Governor Gavin Newsom has easily survived the recall election, no doubt helped considerably by the fact that Larry Elder peaked too early.
In an overwhelmingly Democratic state, there was no chance that Elder could have ever won a head-to-head race against Newsom — even if he did everything perfectly. Essentially, winning would have required the political equivalent of a royal flush.
In the royal-flush scenario, Democrats would have spent most of the summer confident that Newsom was going to win easily, remaining uninterested in the race. Meanwhile, there would have been a jumble of alternative candidates with no real favorite. Lulled to sleep, Democratic voters wouldn’t have turned out in large numbers. And Elder would have floated under the radar in August and consolidated support in the final stretch.
Instead, the way things played out is that in August, the recall polls tightened into a statistical tie, providing a real chance that Newsom would be thrown out. Around the same time, Elder became the clear favorite in polls to replace him.
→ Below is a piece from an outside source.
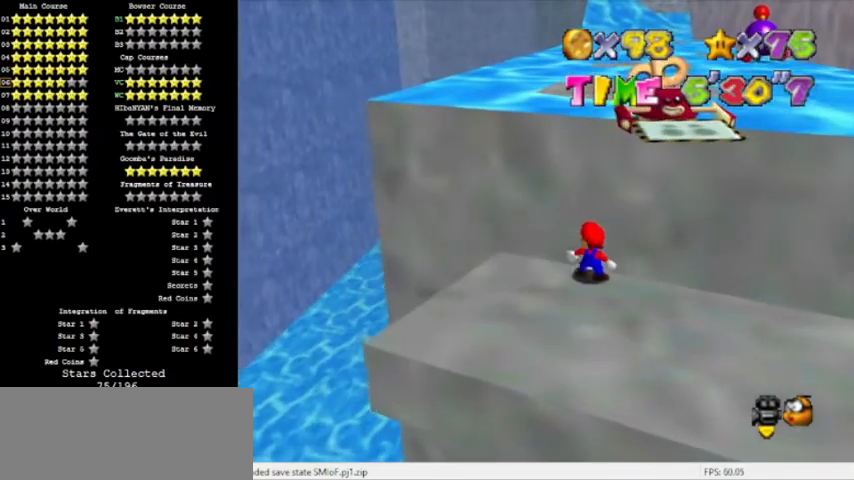
Gameplay with a controller (Nintendo layout); each line is a JSON object with the inputs held at the frame after it. "events" lists button and stick changes between this image and that frame as [ms after this image, input, new state], when the widget could be followed in between. Not read: L3 R3.
{"buttons": [], "left_stick": "up", "events": []}
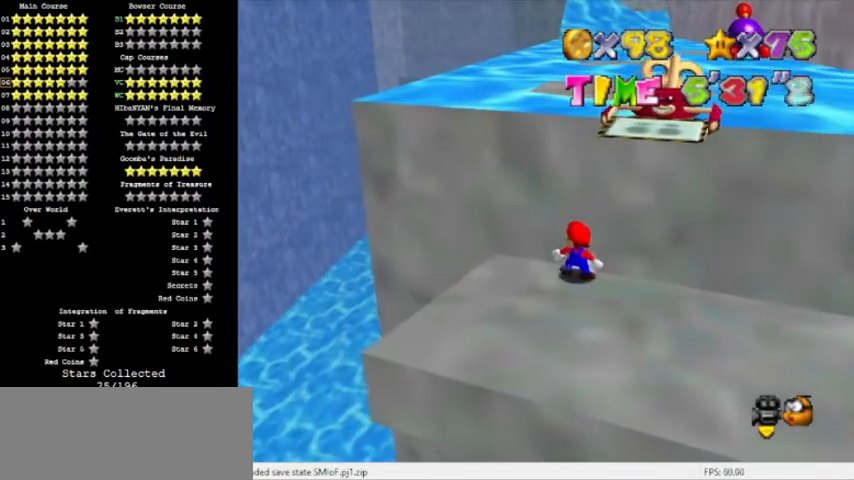
{"buttons": [], "left_stick": "up", "events": [[66, "left_stick", "center"], [133, "left_stick", "right"], [500, "left_stick", "up"]]}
Suddenly, a conservative talk-radio-show host had a plausible path to becoming governor of a deep blue state. This all happened with weeks left in the race. That was plenty of time for Newsom to turn the race from a referendum on him, to a more conventional governor’s race between him and Elder. And it allowed the state’s overwhelmingly liberal media to scare Democratic voters to the polls by running around the clock coverage attacking Elder. That was the sort of race that Elder had no chance of winning.
Unfortunately for the people of California, that means they are stuck with Newsom.